Diese jüngste Freigabe umfasst über 3 Millionen Seiten Dokumente, mehr als 2.000 Videos und 180.000 Bilder – die größte Einzelveröffentlichung bisher. E-Mails, Gerichtsdokumente, Ermittlungsunterlagen, ärztliche Gutachten, ein gigantischer Datenberg, der noch lange nicht durchanalysiert werden kann. Er ergänzt frühere Batches, wie die vom Dezember 2025, die bereits Tausende von Seiten enthielten, darunter Fotos von Epsteins Anwesen und Reisen mit Prominenten.
Die Unterlagen sind auf der DOJ-Website abrufbar und enthalten investigative Materialien aus FBI- und DOJ-Untersuchungen, E-Mails, Gerichtsprotokolle und visuelle Beweise. Es gibt umfangreiche redaktionelle Bearbeitungen (Schwärzungen) (circa 200.000 Seiten), hauptsächlich zum Schutz von Opfern und sensiblen Informationen.
Das DOJ betont, dass die Überprüfung abgeschlossen sei und dass keine neuen strafrechtlichen Ermittlungen aus den Akten resultieren. Die neuesten Dokumente bieten keine bahnbrechenden Beweise für neue Straftaten, sondern vertiefen das Bild von Epsteins Netzwerk, das auch nach seiner Verurteilung 2008 weiterexistierte. Epstein pflegte Kontakte zu Reichen, Schönen und Mächtigen oft durch E-Mails, Einladungen und Finanztransfers.
Die Liste seiner Kontakte liest sich wie ein Who-Is-Who der internationalen Prominenz. Was aber nicht heißt, dass sie alle oder auch nur ein kleiner Teil von ihnen in Epsteins Machenschaften verstrickt waren. Die High Society kann sich kaum ins öffentliche Partygeschehen wagen, und Epstein bot die Möglichkeit, an einem abgelegenen Ort, vor allem auf seiner Privatinsel Little Saint James liegt in der Karibik, zu feiern.

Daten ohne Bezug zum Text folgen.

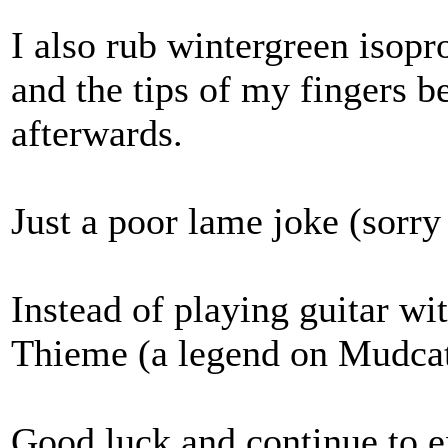
I also rub wintergreen isopr
and the tips of my fingers 
afterwards.
Just a poor lame joke (sorry 
Instead of playing guitar wit
Thieme (a legend on Mudca
Good luck and continue to 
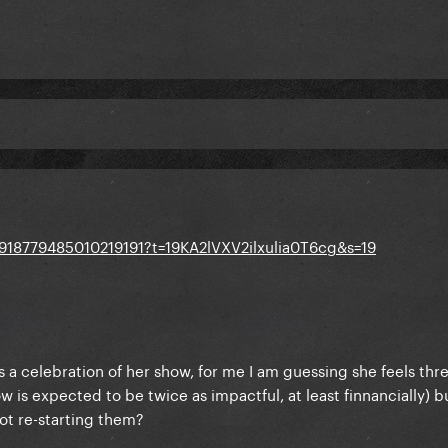
1918779485010219191?t=19KA2lVXV2ilxulia0T6cg&s=19
s a celebration of her show, for me I am guessing she feels th
 is expected to be twice as impactful, at least finnancially) bu
ot re-starting them?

Wie Fredo, der Corleone-Bruder in „Der Pate II“, organisierte Epstein Alkohol, Musik und leichte Mädchen, darunter auch Minderjährige.

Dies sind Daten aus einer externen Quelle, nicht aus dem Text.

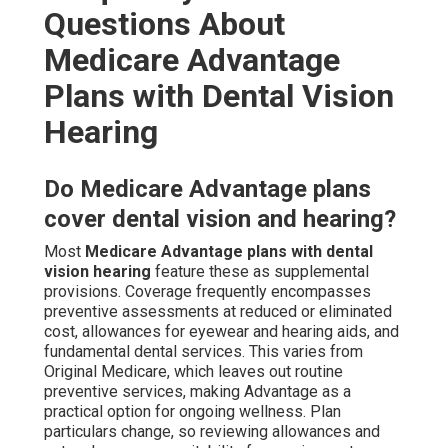
Questions About
Medicare Advantage
Plans with Dental Vision
Hearing
Do Medicare Advantage plans
cover dental vision and hearing?
Most
Medicare Advantage plans with dental
vision hearing
feature these as supplemental
provisions. Coverage frequently encompasses
preventive assessments at reduced or eliminated
cost, allowances for eyewear and hearing aids, and
fundamental dental services. This varies from
Original Medicare, which leaves out routine
preventive services, making Advantage as a
practical option for ongoing wellness. Plan
particulars change, so reviewing allowances and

Längst nicht alle, die Kontakt mit Jeffrey Epstein pflegten, waren auf der „Hureninsel“, wie Donald Trump sie einmal nannte. Der italienische Ministerpräsident Silvio Berlusconi etwa antwortete einmal auf die Einladung Epsteins zu einer seiner Partys: „Bei mir zu Hause ist das Essen besser und der Wein so gut, dass die Mädchen von selbst wiederkommen – da braucht man sie nicht zu entführen.“
Epstein wurde Mitte der 90er-Jahre erstmals wegen sexueller Übergriffe angezeigt, ab 2005 kam es zu einer Reihe von Ermittlungen unter anderem wegen sexueller Gewalt an Minderjährigen, er wurde auch zu einer Haftstrafe verurteilt. Inoffiziell wurde sein Privatjet als „Lolita-Express“ und seine Privatinsel Little Saint James in der Karibik als „Orgy Island“ (Orgien-Insel) bezeichnet. Dutzende junge Frauen und Minderjährige wurden Opfer des Multimillionärs. Dennoch hatten viele Promis keine Scheu, weiter Kontakt zu halten.